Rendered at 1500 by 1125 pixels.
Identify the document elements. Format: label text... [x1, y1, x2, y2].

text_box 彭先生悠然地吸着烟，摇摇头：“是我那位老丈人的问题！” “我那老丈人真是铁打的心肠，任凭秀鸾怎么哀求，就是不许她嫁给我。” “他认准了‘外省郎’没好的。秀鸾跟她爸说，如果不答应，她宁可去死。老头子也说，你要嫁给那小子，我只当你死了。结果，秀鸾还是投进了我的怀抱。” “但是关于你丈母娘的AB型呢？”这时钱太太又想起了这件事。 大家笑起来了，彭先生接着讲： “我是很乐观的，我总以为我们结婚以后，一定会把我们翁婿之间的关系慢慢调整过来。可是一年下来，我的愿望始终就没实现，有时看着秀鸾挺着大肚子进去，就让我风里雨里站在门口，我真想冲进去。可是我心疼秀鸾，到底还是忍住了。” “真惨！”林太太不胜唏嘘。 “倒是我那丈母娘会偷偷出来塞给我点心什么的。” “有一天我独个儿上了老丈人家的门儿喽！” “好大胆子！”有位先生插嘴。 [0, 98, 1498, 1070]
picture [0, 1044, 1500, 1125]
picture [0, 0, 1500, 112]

---

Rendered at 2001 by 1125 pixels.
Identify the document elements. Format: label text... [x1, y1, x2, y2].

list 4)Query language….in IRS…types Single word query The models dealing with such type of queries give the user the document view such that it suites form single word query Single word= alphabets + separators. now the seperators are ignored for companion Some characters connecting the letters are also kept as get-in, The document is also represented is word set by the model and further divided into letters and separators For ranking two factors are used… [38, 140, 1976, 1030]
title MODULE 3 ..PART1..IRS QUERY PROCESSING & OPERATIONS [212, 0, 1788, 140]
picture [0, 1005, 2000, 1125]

The problem
What number of lines in the data contain the word "Rendered"? Give the number and nothing else.

Task result
2